PROVIDED RECORDS —
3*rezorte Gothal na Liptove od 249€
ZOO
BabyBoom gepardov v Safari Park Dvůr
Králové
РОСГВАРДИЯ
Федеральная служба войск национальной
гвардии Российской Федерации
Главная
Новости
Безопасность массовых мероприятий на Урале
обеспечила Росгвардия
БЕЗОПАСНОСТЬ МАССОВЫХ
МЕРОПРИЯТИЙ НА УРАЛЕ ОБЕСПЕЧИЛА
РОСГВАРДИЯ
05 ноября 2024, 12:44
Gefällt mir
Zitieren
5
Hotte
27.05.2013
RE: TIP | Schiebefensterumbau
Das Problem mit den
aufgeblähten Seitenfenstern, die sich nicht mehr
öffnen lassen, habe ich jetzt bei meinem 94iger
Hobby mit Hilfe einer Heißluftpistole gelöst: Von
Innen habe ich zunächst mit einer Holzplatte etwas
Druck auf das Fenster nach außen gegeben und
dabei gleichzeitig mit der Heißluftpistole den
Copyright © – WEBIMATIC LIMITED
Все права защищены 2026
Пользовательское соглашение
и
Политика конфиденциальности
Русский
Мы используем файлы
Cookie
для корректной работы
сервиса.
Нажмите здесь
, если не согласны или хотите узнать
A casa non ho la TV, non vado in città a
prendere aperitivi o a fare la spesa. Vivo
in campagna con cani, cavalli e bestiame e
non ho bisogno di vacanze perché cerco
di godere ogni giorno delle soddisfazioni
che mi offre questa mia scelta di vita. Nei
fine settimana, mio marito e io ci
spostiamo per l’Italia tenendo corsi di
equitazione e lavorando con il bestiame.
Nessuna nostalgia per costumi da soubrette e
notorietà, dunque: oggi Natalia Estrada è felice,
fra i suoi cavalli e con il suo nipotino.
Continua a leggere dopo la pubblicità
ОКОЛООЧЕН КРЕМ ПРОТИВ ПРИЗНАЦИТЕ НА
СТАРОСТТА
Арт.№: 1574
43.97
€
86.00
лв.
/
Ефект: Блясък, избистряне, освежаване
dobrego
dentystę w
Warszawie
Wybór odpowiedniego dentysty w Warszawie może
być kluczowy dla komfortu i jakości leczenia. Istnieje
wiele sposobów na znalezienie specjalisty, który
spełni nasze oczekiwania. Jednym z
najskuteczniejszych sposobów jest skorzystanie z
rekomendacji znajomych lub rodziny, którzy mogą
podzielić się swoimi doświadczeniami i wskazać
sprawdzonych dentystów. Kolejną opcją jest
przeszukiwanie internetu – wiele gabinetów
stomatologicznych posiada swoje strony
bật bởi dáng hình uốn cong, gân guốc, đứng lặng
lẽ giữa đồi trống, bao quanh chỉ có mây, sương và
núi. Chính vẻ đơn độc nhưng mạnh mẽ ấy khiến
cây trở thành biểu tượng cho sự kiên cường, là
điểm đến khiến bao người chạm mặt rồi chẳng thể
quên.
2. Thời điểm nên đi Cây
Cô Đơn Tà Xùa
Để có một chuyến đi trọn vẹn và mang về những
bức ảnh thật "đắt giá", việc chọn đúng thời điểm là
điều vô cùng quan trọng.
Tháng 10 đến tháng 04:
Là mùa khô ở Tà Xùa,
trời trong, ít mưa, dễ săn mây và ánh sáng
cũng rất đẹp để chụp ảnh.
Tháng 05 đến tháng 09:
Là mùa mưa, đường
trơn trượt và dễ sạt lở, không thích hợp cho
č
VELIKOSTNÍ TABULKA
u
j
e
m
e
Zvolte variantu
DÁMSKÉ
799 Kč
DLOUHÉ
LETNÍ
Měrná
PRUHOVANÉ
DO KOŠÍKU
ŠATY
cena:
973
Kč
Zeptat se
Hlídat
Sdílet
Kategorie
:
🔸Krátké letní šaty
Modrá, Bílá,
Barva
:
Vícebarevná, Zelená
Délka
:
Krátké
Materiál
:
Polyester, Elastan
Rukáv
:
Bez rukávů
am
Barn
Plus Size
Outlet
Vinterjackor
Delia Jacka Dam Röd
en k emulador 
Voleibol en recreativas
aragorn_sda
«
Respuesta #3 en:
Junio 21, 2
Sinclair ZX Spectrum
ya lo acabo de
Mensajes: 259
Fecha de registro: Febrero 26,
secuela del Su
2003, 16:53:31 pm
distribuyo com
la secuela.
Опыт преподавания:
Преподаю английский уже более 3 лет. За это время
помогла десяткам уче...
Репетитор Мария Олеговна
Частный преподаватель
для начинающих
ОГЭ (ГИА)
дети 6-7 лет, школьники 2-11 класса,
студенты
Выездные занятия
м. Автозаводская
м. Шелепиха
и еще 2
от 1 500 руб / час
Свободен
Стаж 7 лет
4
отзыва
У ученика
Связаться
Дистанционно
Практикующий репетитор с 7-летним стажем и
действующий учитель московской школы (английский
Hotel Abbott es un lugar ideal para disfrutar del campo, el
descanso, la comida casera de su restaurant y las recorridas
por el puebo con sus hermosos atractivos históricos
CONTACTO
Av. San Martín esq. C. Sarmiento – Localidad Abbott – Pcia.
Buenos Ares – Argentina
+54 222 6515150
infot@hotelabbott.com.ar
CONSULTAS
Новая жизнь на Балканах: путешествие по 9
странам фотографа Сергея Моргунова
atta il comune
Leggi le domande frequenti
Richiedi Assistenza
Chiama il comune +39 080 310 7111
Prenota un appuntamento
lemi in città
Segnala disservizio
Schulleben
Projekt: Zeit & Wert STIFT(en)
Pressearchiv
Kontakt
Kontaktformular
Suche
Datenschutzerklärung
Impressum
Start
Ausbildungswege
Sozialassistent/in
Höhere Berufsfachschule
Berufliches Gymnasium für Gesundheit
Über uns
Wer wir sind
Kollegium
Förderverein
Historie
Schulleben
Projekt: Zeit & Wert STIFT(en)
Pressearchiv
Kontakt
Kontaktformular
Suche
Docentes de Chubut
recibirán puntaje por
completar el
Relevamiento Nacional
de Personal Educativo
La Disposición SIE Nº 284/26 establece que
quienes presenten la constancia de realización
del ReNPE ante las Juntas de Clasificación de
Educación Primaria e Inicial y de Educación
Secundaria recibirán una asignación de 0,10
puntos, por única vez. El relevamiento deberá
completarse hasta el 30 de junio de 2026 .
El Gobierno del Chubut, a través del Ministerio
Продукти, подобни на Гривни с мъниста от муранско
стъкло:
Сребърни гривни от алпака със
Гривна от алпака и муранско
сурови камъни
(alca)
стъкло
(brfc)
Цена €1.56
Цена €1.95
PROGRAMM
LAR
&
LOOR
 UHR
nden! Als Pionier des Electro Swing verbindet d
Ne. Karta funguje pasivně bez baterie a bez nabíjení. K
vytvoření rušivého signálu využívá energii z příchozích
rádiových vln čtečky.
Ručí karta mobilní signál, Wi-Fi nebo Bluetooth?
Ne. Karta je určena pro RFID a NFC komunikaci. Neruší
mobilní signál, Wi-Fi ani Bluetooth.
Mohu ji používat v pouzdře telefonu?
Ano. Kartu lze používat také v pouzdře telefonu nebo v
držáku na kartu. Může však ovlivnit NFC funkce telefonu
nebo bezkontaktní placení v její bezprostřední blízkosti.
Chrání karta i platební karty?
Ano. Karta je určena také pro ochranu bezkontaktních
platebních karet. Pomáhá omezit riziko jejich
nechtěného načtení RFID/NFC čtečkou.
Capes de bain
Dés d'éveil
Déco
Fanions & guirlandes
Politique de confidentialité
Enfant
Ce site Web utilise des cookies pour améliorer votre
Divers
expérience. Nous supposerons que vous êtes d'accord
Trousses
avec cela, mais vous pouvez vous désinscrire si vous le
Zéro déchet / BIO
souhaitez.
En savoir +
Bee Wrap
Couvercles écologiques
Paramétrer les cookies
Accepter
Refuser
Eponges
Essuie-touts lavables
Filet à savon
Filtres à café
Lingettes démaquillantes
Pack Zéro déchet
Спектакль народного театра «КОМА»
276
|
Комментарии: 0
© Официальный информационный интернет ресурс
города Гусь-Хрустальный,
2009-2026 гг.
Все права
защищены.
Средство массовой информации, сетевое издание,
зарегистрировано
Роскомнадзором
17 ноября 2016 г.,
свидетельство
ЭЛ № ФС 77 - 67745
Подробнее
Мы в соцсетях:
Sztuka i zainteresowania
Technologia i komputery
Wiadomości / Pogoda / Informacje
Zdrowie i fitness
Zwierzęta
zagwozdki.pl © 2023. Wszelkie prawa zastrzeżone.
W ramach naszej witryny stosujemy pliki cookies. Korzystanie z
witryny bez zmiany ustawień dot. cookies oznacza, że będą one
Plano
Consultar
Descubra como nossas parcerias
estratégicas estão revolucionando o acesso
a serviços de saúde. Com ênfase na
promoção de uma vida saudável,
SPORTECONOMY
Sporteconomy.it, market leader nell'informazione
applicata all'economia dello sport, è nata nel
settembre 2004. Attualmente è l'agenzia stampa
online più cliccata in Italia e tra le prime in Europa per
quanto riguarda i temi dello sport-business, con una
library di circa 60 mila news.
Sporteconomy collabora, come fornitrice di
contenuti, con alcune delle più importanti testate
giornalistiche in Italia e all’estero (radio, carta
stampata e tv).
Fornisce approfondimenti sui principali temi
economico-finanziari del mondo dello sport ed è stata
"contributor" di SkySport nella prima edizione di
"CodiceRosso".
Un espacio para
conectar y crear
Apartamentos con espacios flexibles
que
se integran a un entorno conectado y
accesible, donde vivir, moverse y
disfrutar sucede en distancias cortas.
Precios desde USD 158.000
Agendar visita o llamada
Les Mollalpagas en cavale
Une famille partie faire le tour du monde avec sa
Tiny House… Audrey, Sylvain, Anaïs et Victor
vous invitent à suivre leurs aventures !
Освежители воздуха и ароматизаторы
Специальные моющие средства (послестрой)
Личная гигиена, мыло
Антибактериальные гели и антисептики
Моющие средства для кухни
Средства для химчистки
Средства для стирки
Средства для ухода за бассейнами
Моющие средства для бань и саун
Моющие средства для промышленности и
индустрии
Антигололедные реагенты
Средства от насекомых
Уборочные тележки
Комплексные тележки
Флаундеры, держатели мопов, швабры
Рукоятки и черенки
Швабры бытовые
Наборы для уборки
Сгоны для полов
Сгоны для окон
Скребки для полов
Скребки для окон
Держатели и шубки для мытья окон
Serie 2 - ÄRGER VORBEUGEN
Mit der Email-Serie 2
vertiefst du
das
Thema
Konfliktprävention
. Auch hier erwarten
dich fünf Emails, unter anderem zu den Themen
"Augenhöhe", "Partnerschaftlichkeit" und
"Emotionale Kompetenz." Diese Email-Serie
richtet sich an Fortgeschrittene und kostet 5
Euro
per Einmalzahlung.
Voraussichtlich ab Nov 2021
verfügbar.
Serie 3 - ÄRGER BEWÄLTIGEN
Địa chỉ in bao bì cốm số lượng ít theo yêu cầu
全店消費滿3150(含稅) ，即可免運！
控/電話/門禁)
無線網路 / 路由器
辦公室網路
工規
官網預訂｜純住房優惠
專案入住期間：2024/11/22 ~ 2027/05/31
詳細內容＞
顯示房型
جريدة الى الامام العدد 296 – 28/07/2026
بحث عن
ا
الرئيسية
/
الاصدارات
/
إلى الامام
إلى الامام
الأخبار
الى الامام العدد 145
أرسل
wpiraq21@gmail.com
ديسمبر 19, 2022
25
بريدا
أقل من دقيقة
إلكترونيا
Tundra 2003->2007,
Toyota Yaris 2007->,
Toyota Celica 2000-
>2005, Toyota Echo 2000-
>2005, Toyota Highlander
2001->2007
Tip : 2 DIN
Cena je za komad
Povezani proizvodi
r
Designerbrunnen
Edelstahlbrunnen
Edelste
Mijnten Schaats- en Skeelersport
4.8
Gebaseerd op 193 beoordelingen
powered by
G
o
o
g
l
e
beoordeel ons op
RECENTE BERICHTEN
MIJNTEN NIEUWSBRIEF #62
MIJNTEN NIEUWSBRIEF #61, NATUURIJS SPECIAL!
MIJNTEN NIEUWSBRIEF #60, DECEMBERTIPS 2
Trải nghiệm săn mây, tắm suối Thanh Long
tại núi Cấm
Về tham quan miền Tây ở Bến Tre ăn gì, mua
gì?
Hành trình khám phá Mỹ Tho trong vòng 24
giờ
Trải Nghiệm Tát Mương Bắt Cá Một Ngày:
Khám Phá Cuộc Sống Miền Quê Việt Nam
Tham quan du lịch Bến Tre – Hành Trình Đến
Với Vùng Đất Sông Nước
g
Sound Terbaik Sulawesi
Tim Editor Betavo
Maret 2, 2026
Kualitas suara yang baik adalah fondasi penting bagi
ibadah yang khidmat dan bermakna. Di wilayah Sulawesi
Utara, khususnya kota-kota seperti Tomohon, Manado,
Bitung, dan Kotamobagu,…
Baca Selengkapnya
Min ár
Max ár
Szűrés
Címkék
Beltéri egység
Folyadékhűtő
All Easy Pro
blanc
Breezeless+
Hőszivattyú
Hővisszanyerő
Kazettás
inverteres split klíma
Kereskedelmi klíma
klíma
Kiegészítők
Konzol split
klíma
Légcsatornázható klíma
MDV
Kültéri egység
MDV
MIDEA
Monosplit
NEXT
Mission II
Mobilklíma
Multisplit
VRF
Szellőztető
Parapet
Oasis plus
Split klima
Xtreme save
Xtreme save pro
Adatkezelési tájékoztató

WRITTEN TASK —
Copy all lines from the material that hold "Toyota".

ANSWER TO THE EXERCISE —
Toyota Yaris 2007->,
Toyota Celica 2000-
>2005, Toyota Echo 2000-
>2005, Toyota Highlander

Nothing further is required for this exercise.